- Text extracted from the pages
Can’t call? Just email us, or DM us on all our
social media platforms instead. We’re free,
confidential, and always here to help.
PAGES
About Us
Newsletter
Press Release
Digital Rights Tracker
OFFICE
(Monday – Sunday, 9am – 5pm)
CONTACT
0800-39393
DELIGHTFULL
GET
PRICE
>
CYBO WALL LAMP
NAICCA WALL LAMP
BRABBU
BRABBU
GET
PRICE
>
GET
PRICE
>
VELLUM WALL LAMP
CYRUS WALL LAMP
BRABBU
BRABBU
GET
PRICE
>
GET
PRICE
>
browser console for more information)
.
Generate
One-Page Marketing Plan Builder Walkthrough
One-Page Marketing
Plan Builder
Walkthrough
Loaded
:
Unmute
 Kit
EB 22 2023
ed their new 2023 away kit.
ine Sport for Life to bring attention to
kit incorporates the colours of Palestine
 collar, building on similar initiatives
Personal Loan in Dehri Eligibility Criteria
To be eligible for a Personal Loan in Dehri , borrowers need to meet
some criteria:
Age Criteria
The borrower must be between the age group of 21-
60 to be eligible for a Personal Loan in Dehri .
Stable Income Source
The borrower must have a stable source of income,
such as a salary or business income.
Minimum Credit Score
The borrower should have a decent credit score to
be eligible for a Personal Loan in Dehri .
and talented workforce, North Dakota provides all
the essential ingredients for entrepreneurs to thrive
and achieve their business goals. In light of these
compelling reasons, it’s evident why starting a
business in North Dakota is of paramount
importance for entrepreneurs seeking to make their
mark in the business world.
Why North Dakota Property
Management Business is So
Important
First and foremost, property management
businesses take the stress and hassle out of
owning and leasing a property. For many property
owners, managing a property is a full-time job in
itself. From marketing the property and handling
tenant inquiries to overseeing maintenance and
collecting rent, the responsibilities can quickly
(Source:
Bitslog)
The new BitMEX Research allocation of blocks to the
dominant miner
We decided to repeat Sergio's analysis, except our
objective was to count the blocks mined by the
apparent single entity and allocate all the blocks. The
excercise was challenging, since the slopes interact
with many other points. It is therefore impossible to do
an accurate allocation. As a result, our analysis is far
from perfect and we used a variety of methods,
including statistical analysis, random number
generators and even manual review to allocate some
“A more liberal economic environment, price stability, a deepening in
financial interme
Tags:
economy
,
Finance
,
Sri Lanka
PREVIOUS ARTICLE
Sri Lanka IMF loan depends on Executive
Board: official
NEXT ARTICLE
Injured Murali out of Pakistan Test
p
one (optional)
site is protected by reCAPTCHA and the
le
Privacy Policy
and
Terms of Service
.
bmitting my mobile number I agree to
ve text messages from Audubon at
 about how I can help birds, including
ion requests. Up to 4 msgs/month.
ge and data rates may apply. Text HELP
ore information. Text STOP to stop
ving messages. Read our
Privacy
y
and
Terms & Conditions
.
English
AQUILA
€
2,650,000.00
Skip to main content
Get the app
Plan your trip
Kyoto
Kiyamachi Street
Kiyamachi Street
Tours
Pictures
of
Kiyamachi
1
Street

- Work order
Reproduce the material word for word, from its first line through the line containing "Personal Loan in Dehri Eligibility Criteria", including that line.

- Solution to the exercise
Can’t call? Just email us, or DM us on all our
social media platforms instead. We’re free,
confidential, and always here to help.
PAGES
About Us
Newsletter
Press Release
Digital Rights Tracker
OFFICE
(Monday – Sunday, 9am – 5pm)
CONTACT
0800-39393
DELIGHTFULL
GET
PRICE
>
CYBO WALL LAMP
NAICCA WALL LAMP
BRABBU
BRABBU
GET
PRICE
>
GET
PRICE
>
VELLUM WALL LAMP
CYRUS WALL LAMP
BRABBU
BRABBU
GET
PRICE
>
GET
PRICE
>
browser console for more information)
.
Generate
One-Page Marketing Plan Builder Walkthrough
One-Page Marketing
Plan Builder
Walkthrough
Loaded
:
Unmute
 Kit
EB 22 2023
ed their new 2023 away kit.
ine Sport for Life to bring attention to
kit incorporates the colours of Palestine
 collar, building on similar initiatives
Personal Loan in Dehri Eligibility Criteria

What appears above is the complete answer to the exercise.